The VM compiles Forge source to register-based bytecode and executes it in a virtual machine with mark-sweep garbage collection. Programs using decorator-driven HTTP servers (@server, @get, etc.) automatically fall back to the interpreter.

Interpreter (--interp)

Use the interpreter for:

  • HTTP servers (@server, @get, @post)
  • Any features not yet ported to the VM
  • Debugging with the DAP server (forge dap)

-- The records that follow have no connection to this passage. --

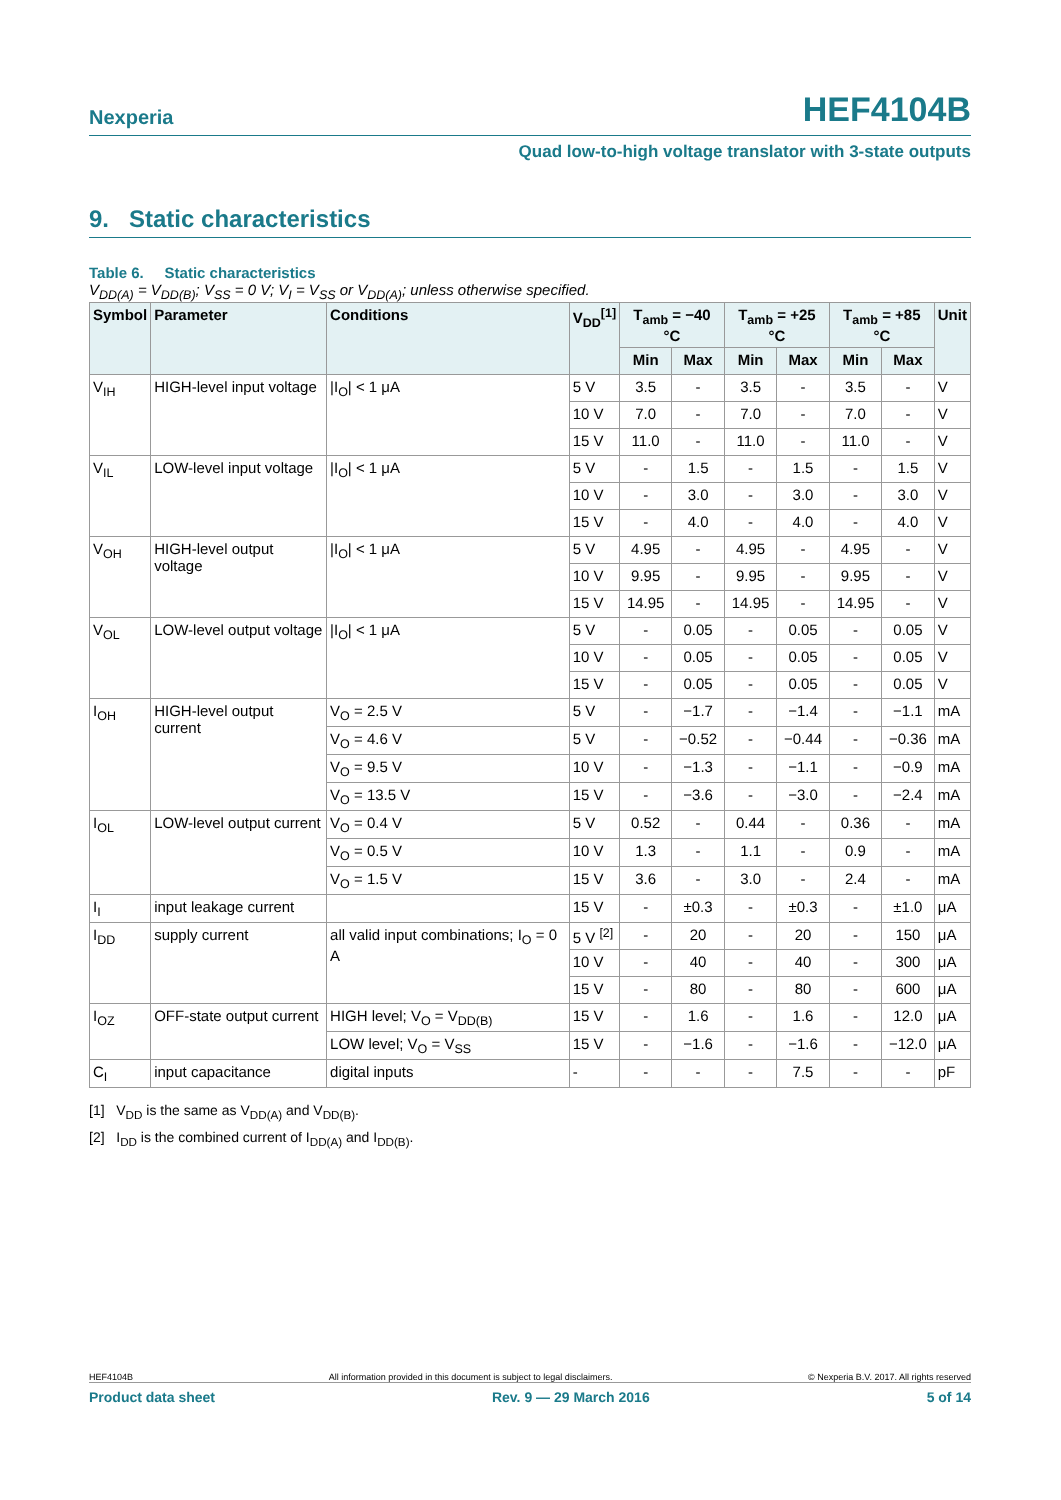Nexperia
HEF4104B
Quad low-to-high voltage translator with 3-state outputs
9. Static characteristics
Table 6. Static characteristics
V<sub>DD(A)</sub> = V<sub>DD(B)</sub>; V<sub>SS</sub> = 0 V; V<sub>I</sub> = V<sub>SS</sub> or V<sub>DD(A)</sub>; unless otherwise specified.
| Symbol | Parameter | Conditions | V<sub>DD</sub><sup>[1]</sup> | T<sub>amb</sub> = −40 °C | | T<sub>amb</sub> = +25 °C | | T<sub>amb</sub> = +85 °C | | Unit |
| --- | --- | --- | --- | --- | --- | --- | --- | --- | --- | --- |
| | | | | Min | Max | Min | Max | Min | Max | |
| V<sub>IH</sub> | HIGH-level input voltage | /I<sub>O</sub>/ < 1 μA | 5 V | 3.5 | - | 3.5 | - | 3.5 | - | V |
| | | | 10 V | 7.0 | - | 7.0 | - | 7.0 | - | V |
| | | | 15 V | 11.0 | - | 11.0 | - | 11.0 | - | V |
| V<sub>IL</sub> | LOW-level input voltage | /I<sub>O</sub>/ < 1 μA | 5 V | - | 1.5 | - | 1.5 | - | 1.5 | V |
| | | | 10 V | - | 3.0 | - | 3.0 | - | 3.0 | V |
| | | | 15 V | - | 4.0 | - | 4.0 | - | 4.0 | V |
| V<sub>OH</sub> | HIGH-level output voltage | /I<sub>O</sub>/ < 1 μA | 5 V | 4.95 | - | 4.95 | - | 4.95 | - | V |
| | | | 10 V | 9.95 | - | 9.95 | - | 9.95 | - | V |
| | | | 15 V | 14.95 | - | 14.95 | - | 14.95 | - | V |
| V<sub>OL</sub> | LOW-level output voltage | /I<sub>O</sub>/ < 1 μA | 5 V | - | 0.05 | - | 0.05 | - | 0.05 | V |
| | | | 10 V | - | 0.05 | - | 0.05 | - | 0.05 | V |
| | | | 15 V | - | 0.05 | - | 0.05 | - | 0.05 | V |
| I<sub>OH</sub> | HIGH-level output current | V<sub>O</sub> = 2.5 V | 5 V | - | −1.7 | - | −1.4 | - | −1.1 | mA |
| | | V<sub>O</sub> = 4.6 V | 5 V | - | −0.52 | - | −0.44 | - | −0.36 | mA |
| | | V<sub>O</sub> = 9.5 V | 10 V | - | −1.3 | - | −1.1 | - | −0.9 | mA |
| | | V<sub>O</sub> = 13.5 V | 15 V | - | −3.6 | - | −3.0 | - | −2.4 | mA |
| I<sub>OL</sub> | LOW-level output current | V<sub>O</sub> = 0.4 V | 5 V | 0.52 | - | 0.44 | - | 0.36 | - | mA |
| | | V<sub>O</sub> = 0.5 V | 10 V | 1.3 | - | 1.1 | - | 0.9 | - | mA |
| | | V<sub>O</sub> = 1.5 V | 15 V | 3.6 | - | 3.0 | - | 2.4 | - | mA |
| I<sub>I</sub> | input leakage current | | 15 V | - | ±0.3 | - | ±0.3 | - | ±1.0 | μA |
| I<sub>DD</sub> | supply current | all valid input combinations; I<sub>O</sub> = 0 A | 5 V <sup>[2]</sup> | - | 20 | - | 20 | - | 150 | μA |
| | | | 10 V | - | 40 | - | 40 | - | 300 | μA |
| | | | 15 V | - | 80 | - | 80 | - | 600 | μA |
| I<sub>OZ</sub> | OFF-state output current | HIGH level; V<sub>O</sub> = V<sub>DD(B)</sub> | 15 V | - | 1.6 | - | 1.6 | - | 12.0 | μA |
| | | LOW level; V<sub>O</sub> = V<sub>SS</sub> | 15 V | - | −1.6 | - | −1.6 | - | −12.0 | μA |
| C<sub>I</sub> | input capacitance | digital inputs | - | - | - | - | 7.5 | - | - | pF |
[1] V<sub>DD</sub> is the same as V<sub>DD(A)</sub> and V<sub>DD(B)</sub>.
[2] I<sub>DD</sub> is the combined current of I<sub>DD(A)</sub> and I<sub>DD(B)</sub>.
HEF4104B All information provided in this document is subject to legal disclaimers. © Nexperia B.V. 2017. All rights reserved
Product data sheet Rev. 9 — 29 March 2016 5 of 14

The interpreter supports every feature of the language. It is the reference implementation and fallback for VM-incompatible programs.

JIT Compiler (--jit)

Use the JIT for:

  • Maximum performance on hot numerical code
  • Benchmarking (e.g., fib(30) runs 11x faster than Python)
  • Functions that are purely computational

The JIT compiles hot functions to native machine code via Cranelift. It supports the smallest subset of the language – primarily arithmetic, function calls, and basic control flow.

Trade-off Summary

Feature Coverage:  Interpreter > VM > JIT
Performance:       JIT > VM > Interpreter
Startup Time:      Interpreter < VM < JIT

The bytecode VM is the default for a balance of performance and feature coverage. Use --interp for full features (decorator-driven servers), or --jit for maximum speed on numeric workloads.